Investment forecast Global Of Credit Suisse for 2022, expects that global economic growth will remain stable also in 2022 and is expected to generate attractive returns on equities. According to Credit Suisse’s investment forecast for 2022, the global economy is expected to grow by 4.3%. Michael Strobaek Michael Strobaek, Chief Investment Officer of Credit Suisse: Investors should look for investment strategies that follow non-traditional patterns, in order to diversify their investment opportunities.

The coming year is expected to continue the economic recovery trend. According to Credit Suisse’s investment forecast for 2022, the global economy is expected to grow by 4.3%. Although a number of central banks have begun to retreat from the policies adopted at the time of the epidemic, interest rates are expected to remain close to zero in most developed economies. In light of this, stock returns will remain attractive, although they are expected to be more moderate than last year.

The global economy is expected to remain stable in 2022, amid strong demand, support for fiscal and monetary policy and easing corona restrictions.

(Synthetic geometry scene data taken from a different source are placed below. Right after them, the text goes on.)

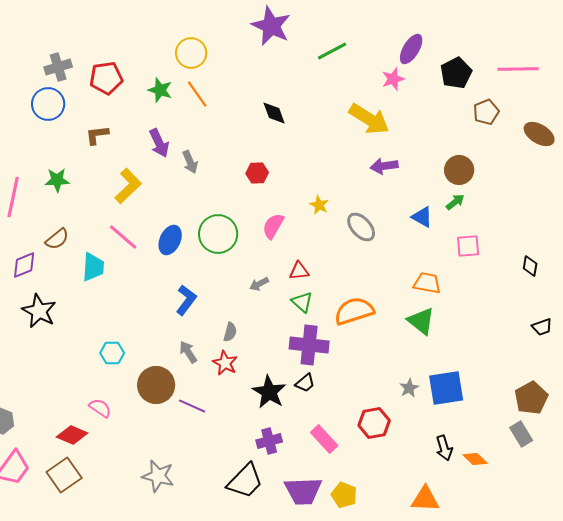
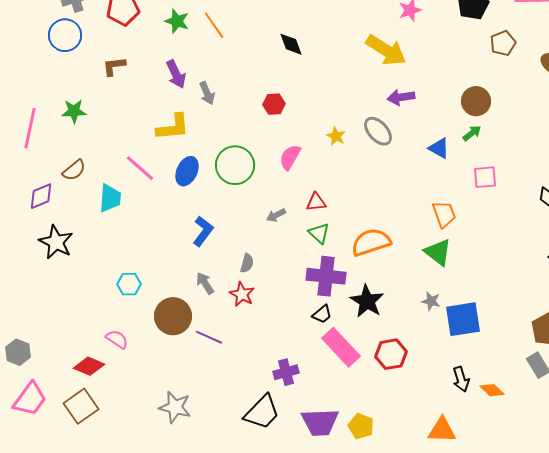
yellow L-shape: (128, 186) -> (173, 127), moved, turned 39
gray ellipse: (361, 227) -> (378, 131), moved
orange trapezoid: (427, 283) -> (444, 214), turned 60
gray star: (409, 388) -> (431, 301), moved, turned -30
black star: (269, 392) -> (367, 301), moved
pink rectangle: (324, 439) -> (341, 347), moved, size x1.4

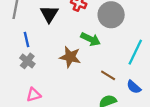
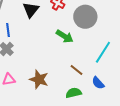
brown star: (70, 57) -> (39, 79), moved

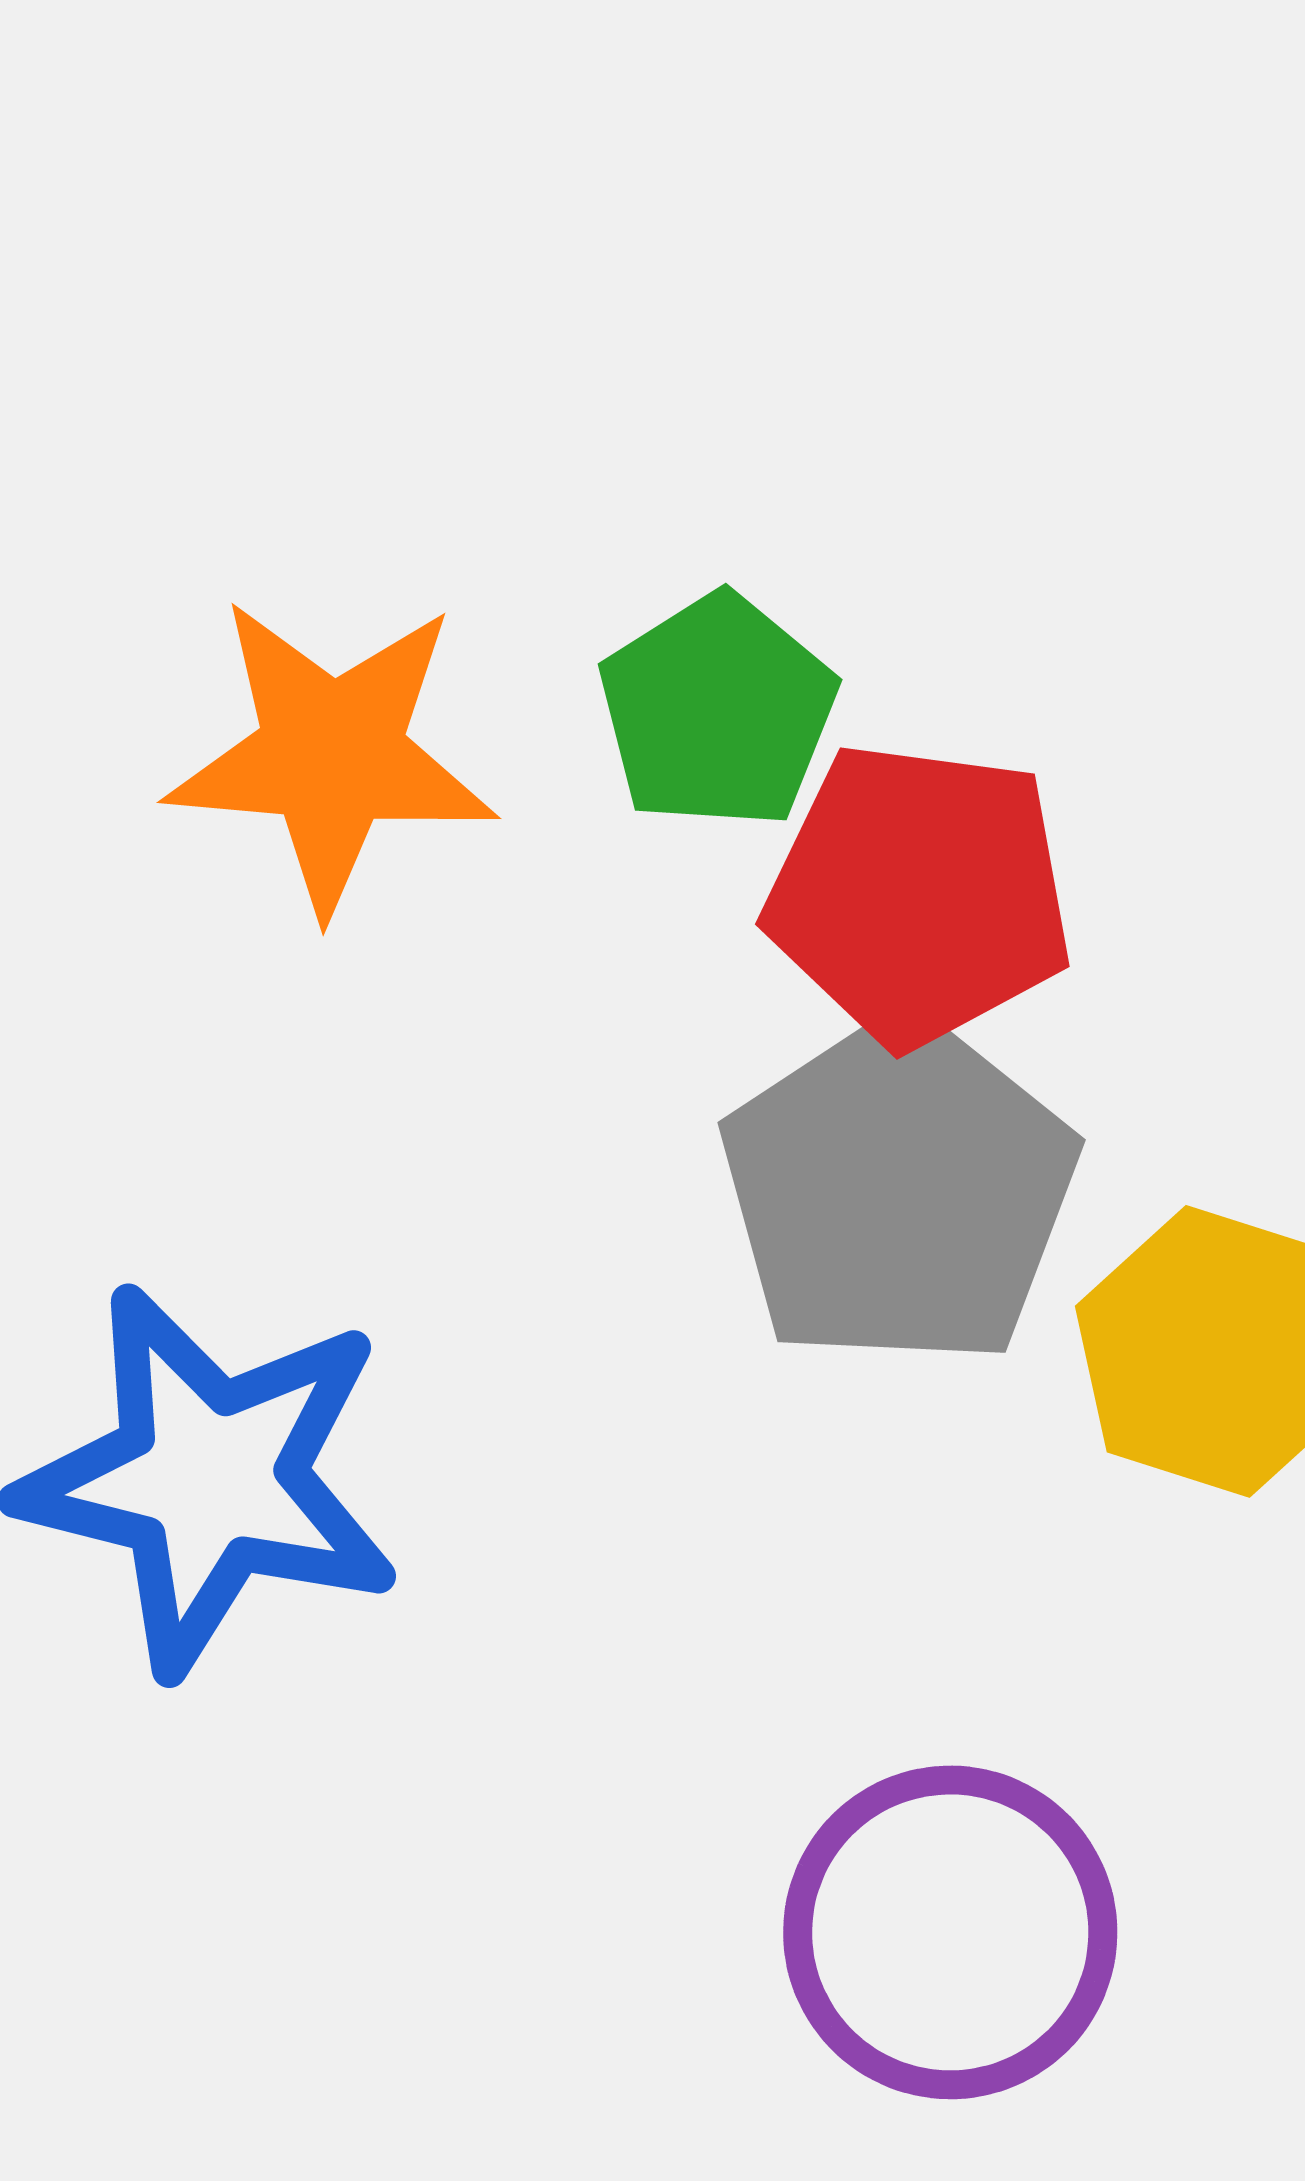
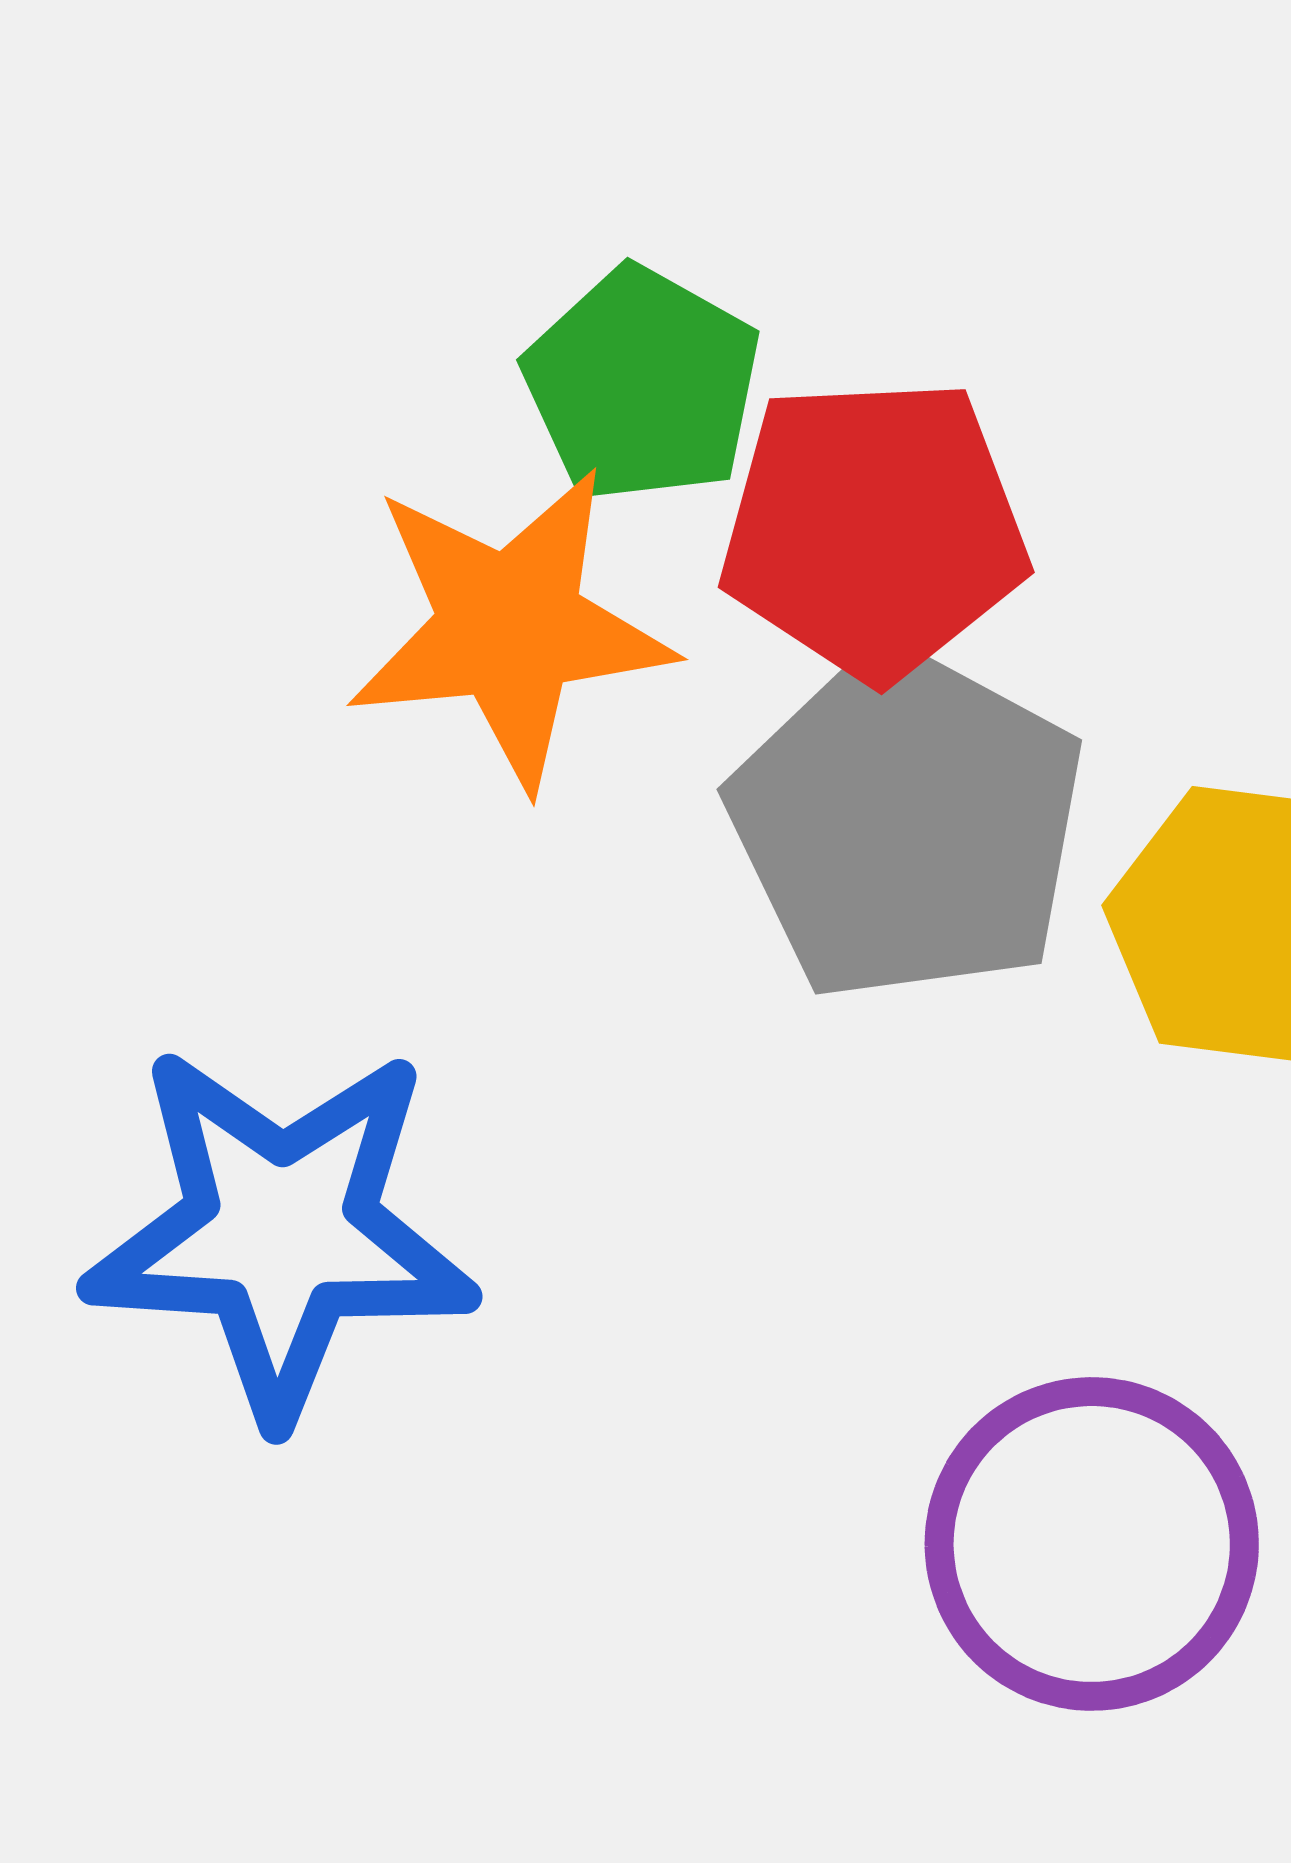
orange star: (332, 755) -> (510, 627), moved

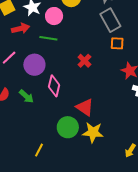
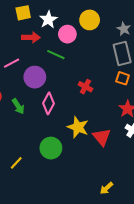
red cross: (84, 61) -> (85, 87), turned -32
red triangle: (85, 107) -> (102, 137), moved
yellow star: (93, 132) -> (78, 127), moved

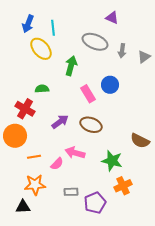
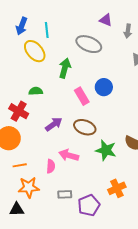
gray arrow: (122, 51) -> (128, 31), moved
orange line: (34, 157) -> (20, 165), moved
green star: (112, 161) -> (106, 150), moved
pink semicircle: (57, 164) -> (51, 166), turned -40

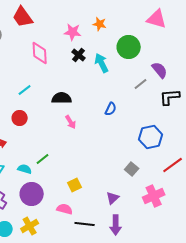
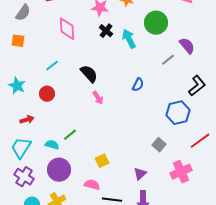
black L-shape: (170, 97) -> (197, 86), moved, turned 145
black semicircle: (62, 98) -> (89, 74), turned 48

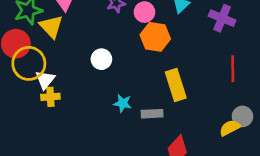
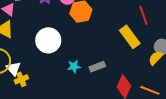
white circle: (101, 59) -> (48, 40), size x1.6
yellow rectangle: (176, 85) -> (130, 37), moved

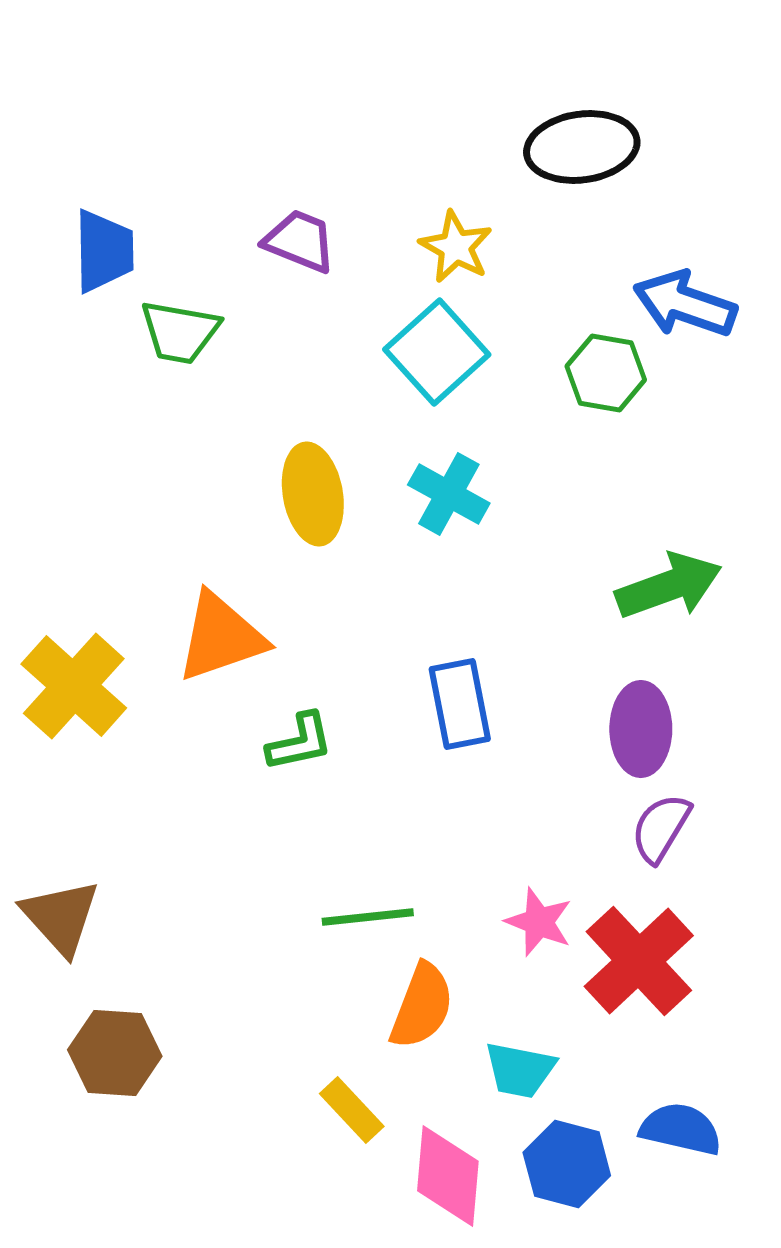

The Bank expects that the shares will provide attractive single-digit returns to investors supported by high profits “against the background of an increase in the companies’ profitability”. In addition to the so-called post-epidemic transition, we believe that 2022 will mark the beginning of a significant transition to a world where the issue of sustainability plays an increasing role for consumers, businesses, governments and regulators. In this context, we expect that environmental, social and governmental trends will be critical and investors will continue to include sustainability considerations in capital allocation.